Extracted text >>
-=-=-=-=-
# Yellow comps or yellow calvus?



## Ed_209 (Dec 22, 2004)

Hello there.I'm looking for some opinions on what my new fish are.
I got 2 pairs of these.They're wild caught.Sold to me as yellow calvus.
They have high profiles but have spots.
I couldn't get a good look when I was at the guys house. Both pairs were in their conch shells.
One female is still in hers(hope she isn't dead in there).
Any thoughts?
Thanks
First male.









Second Male

















Female


----------



## 24Tropheus (Jun 21, 2006)

Seems to have a comp body to me but with a calvus colours and markings. Very interesting and attractive guys but which are they?
You are supposed to be able to tell for sure by comps having scales on the head and calvus none but I can never see it myself. 

If you can get hold of the locality they were collected at (I hate it when this info goes missing) might be able to figure it out.


----------



## Ed_209 (Dec 22, 2004)

Now I really hate it. I pulled apart the conch with two pliers and the female was dead in there. and she stinks! I think I paid 45.00 for a dead fish!


----------



## 24Tropheus (Jun 21, 2006)

Did they sell the female in a conch shell?

Pretty sure transporting big Altolamps in shells is a bad idea, if that is what was done.


----------



## Ed_209 (Dec 22, 2004)

Yeah,she was in the shell.He mentioned they don't see her for days at a time. . They're impossible to get out if they don't want to come out. I can't believe how many spirals are in one of those shells.
I wasn't too keen on taking them in the shell,but I had just driven 150km,(and another 150km to get home.)
And it just had to be the breeding female. :roll: Paid an extra 15.00 for those two.


----------



## Ed_209 (Dec 22, 2004)

Closeup of the males forehead.


----------



## Ed_209 (Dec 22, 2004)

I got a PM from a member here. To him they look like the orange "chaitika" variant.
Thanks for your input. :thumb:


----------
-=-=-=-=-
Aim of the exercise >> In the thread about yellow comps and yellow calvus, how are the two fish supposed to be told apart?
-=-=-=-=-
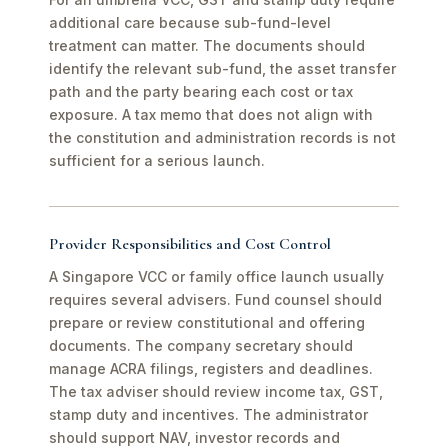
additional care because sub-fund-level
treatment can matter. The documents should
identify the relevant sub-fund, the asset transfer
path and the party bearing each cost or tax
exposure. A tax memo that does not align with
the constitution and administration records is not
sufficient for a serious launch.
Provider Responsibilities and Cost Control
A Singapore VCC or family office launch usually
requires several advisers. Fund counsel should
prepare or review constitutional and offering
documents. The company secretary should
manage ACRA filings, registers and deadlines.
The tax adviser should review income tax, GST,
stamp duty and incentives. The administrator
should support NAV, investor records and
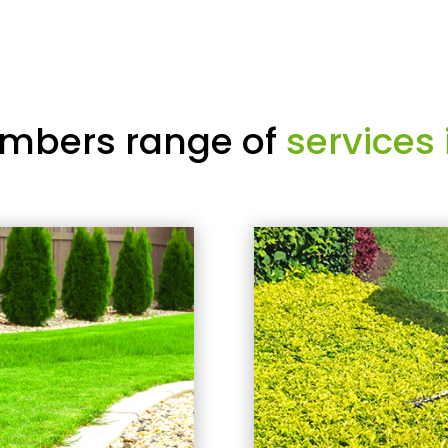
mbers range of
services 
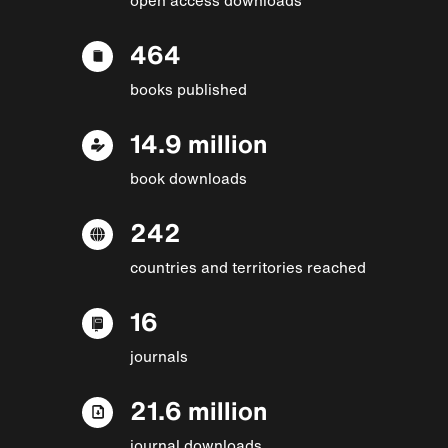
464
books published
14.9 million
book downloads
242
countries and territories reached
16
journals
21.6 million
journal downloads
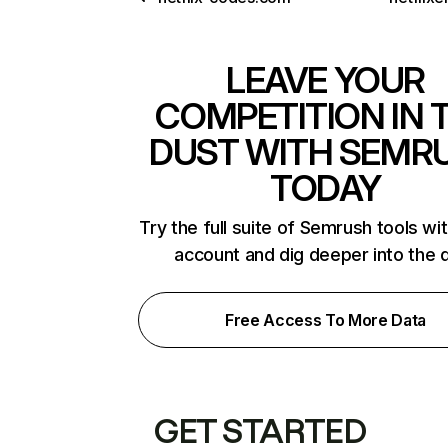
LEAVE YOUR
COMPETITION IN 
DUST WITH SEMR
TODAY
Try the full suite of Semrush tools wi
account and dig deeper into the 
Free Access To More Data
GET STARTED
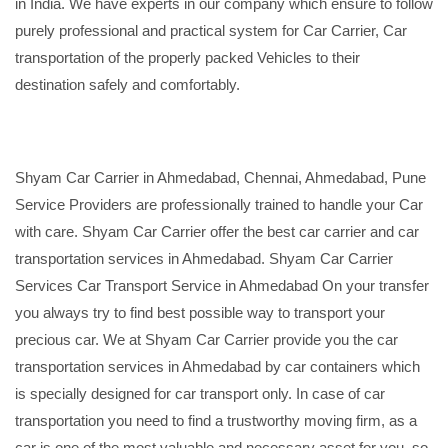
in India. We have experts in our company which ensure to follow
purely professional and practical system for Car Carrier, Car
transportation of the properly packed Vehicles to their
destination safely and comfortably.
Shyam Car Carrier in Ahmedabad, Chennai, Ahmedabad, Pune
Service Providers are professionally trained to handle your Car
with care. Shyam Car Carrier offer the best car carrier and car
transportation services in Ahmedabad. Shyam Car Carrier
Services Car Transport Service in Ahmedabad On your transfer
you always try to find best possible way to transport your
precious car. We at Shyam Car Carrier provide you the car
transportation services in Ahmedabad by car containers which
is specially designed for car transport only. In case of car
transportation you need to find a trustworthy moving firm, as a
car is one of the most valuable and necessary asset for you, so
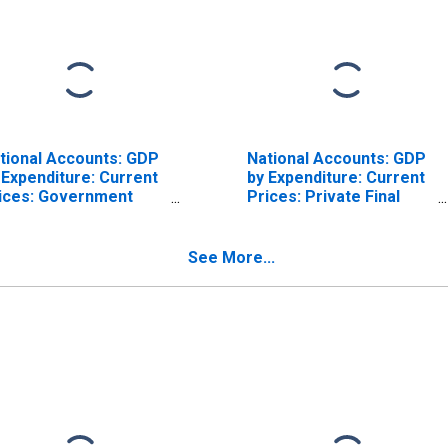
tional Accounts: GDP
National Accounts: GDP
 Expenditure: Current
by Expenditure: Current
ices: Government
Prices: Private Final
nal Consumption
Consumption
penditure for United
Expenditure for United
ates
States
See More...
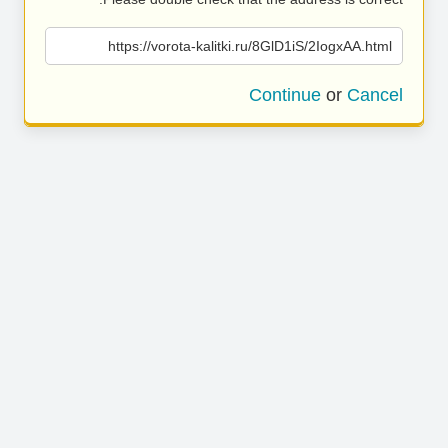
https://vorota-kalitki.ru/8GlD1iS/2IogxAA.html
Continue
or
Cancel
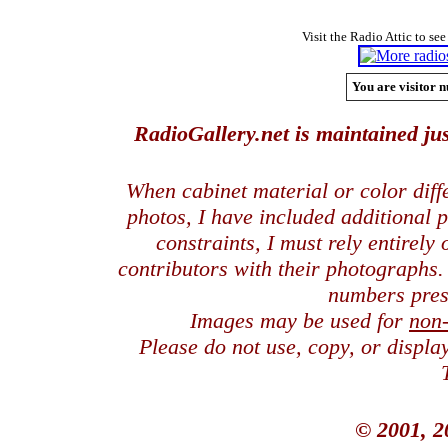
Visit the Radio Attic to see
You are visitor n
RadioGallery.net is maintained jus
When cabinet material or color dif
photos, I have included additional
constraints, I must rely entirely
contributors with their photographs
numbers pres
Images may be used for
non
Please do not use, copy, or displ
© 2001, 2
-=-=-=-=-
Output below >> Comps are supposed to have scales on the head, and calvus none.